• _COLLECTED DATA_

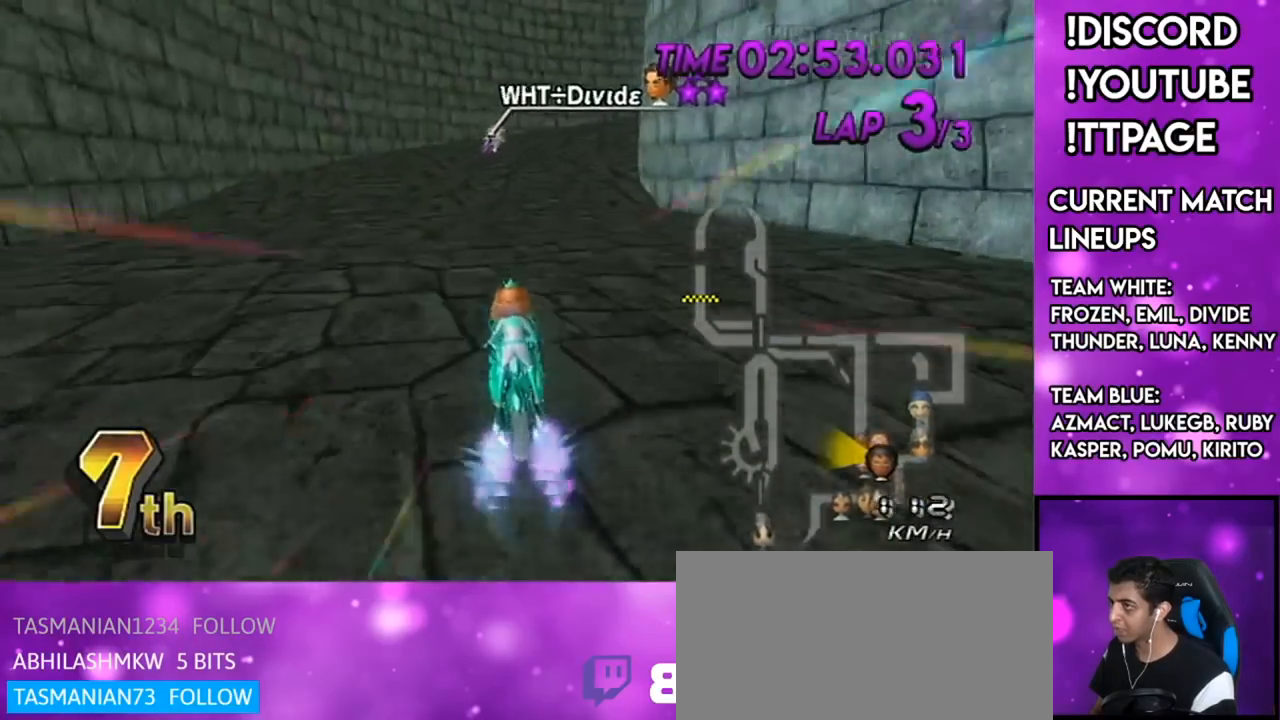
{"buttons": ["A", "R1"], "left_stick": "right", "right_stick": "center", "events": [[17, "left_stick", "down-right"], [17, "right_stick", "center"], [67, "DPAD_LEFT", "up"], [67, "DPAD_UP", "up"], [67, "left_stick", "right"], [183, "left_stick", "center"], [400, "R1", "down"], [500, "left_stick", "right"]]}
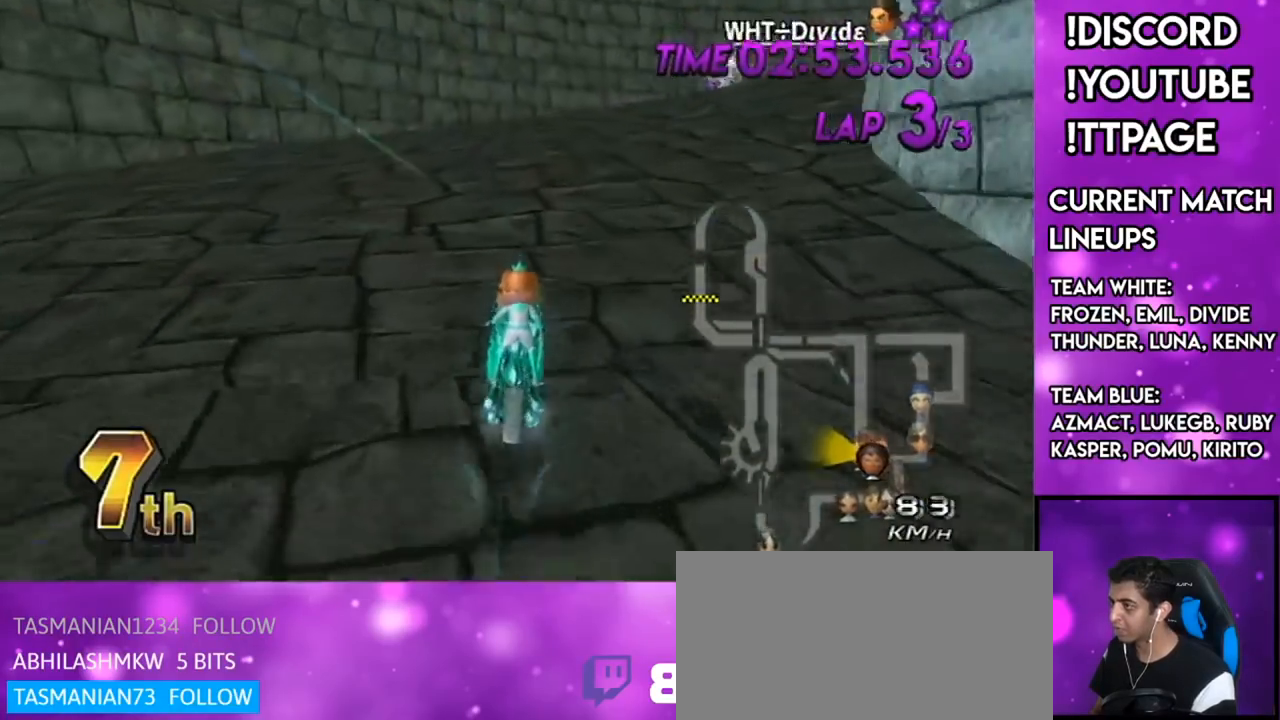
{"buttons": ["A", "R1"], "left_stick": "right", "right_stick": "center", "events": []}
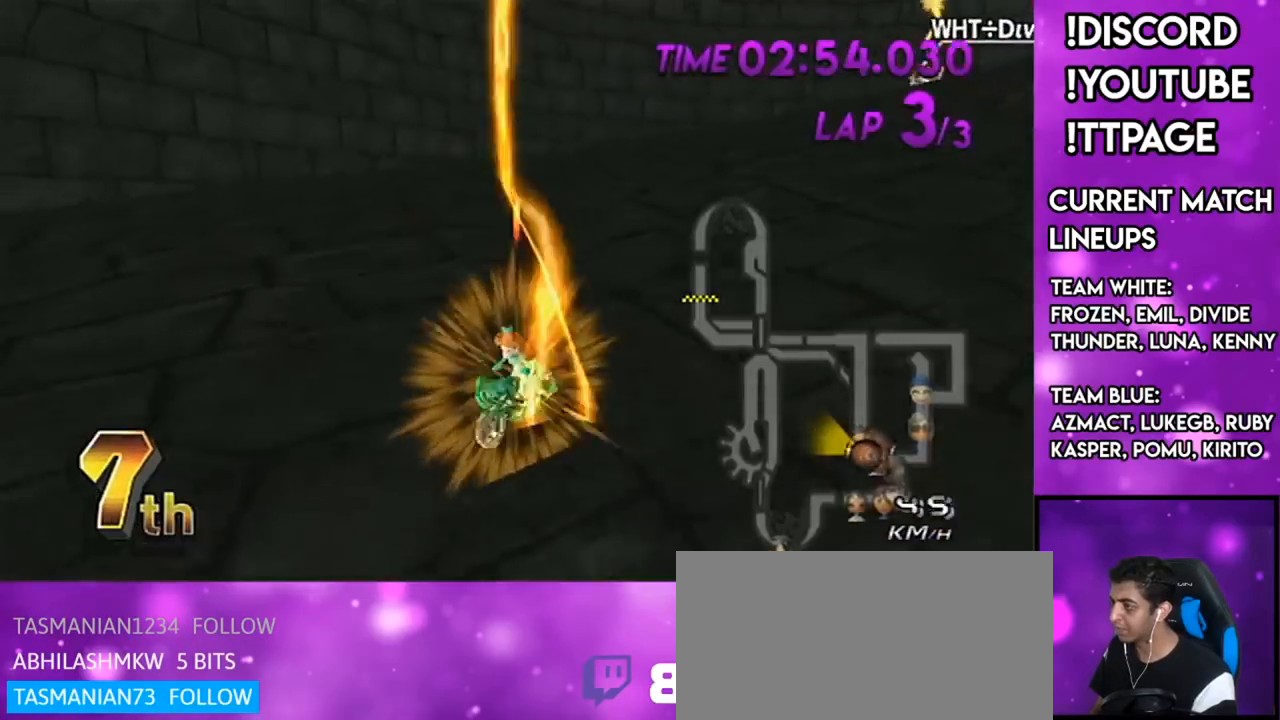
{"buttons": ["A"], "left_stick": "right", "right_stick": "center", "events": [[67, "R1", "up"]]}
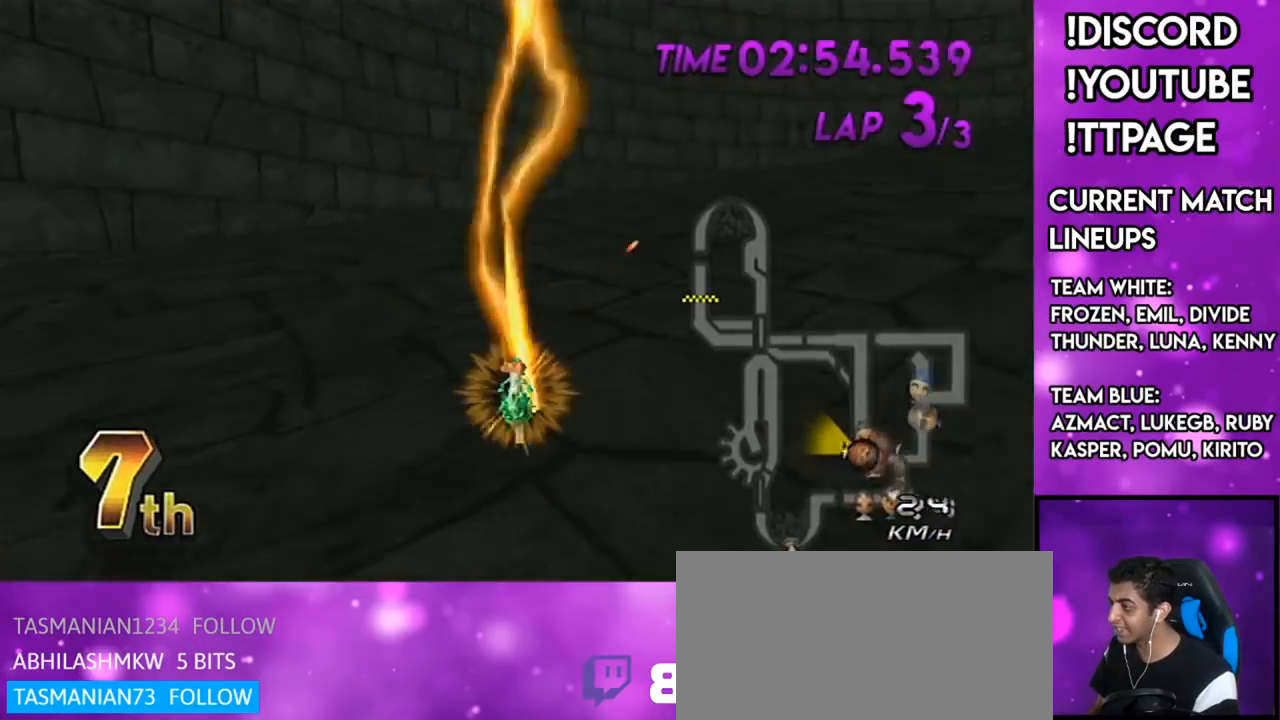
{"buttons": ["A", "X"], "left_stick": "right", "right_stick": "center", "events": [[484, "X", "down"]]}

• _EXERCISE DETAILS_
Could you repeat the data exactly, omitting its pictures?

• _EXERCISE RESPONSE_
{"buttons": ["A", "R1"], "left_stick": "right", "right_stick": "center", "events": [[17, "left_stick", "down-right"], [17, "right_stick", "center"], [67, "DPAD_LEFT", "up"], [67, "DPAD_UP", "up"], [67, "left_stick", "right"], [183, "left_stick", "center"], [400, "R1", "down"], [500, "left_stick", "right"]]}
{"buttons": ["A", "R1"], "left_stick": "right", "right_stick": "center", "events": []}
{"buttons": ["A"], "left_stick": "right", "right_stick": "center", "events": [[67, "R1", "up"]]}
{"buttons": ["A", "X"], "left_stick": "right", "right_stick": "center", "events": [[484, "X", "down"]]}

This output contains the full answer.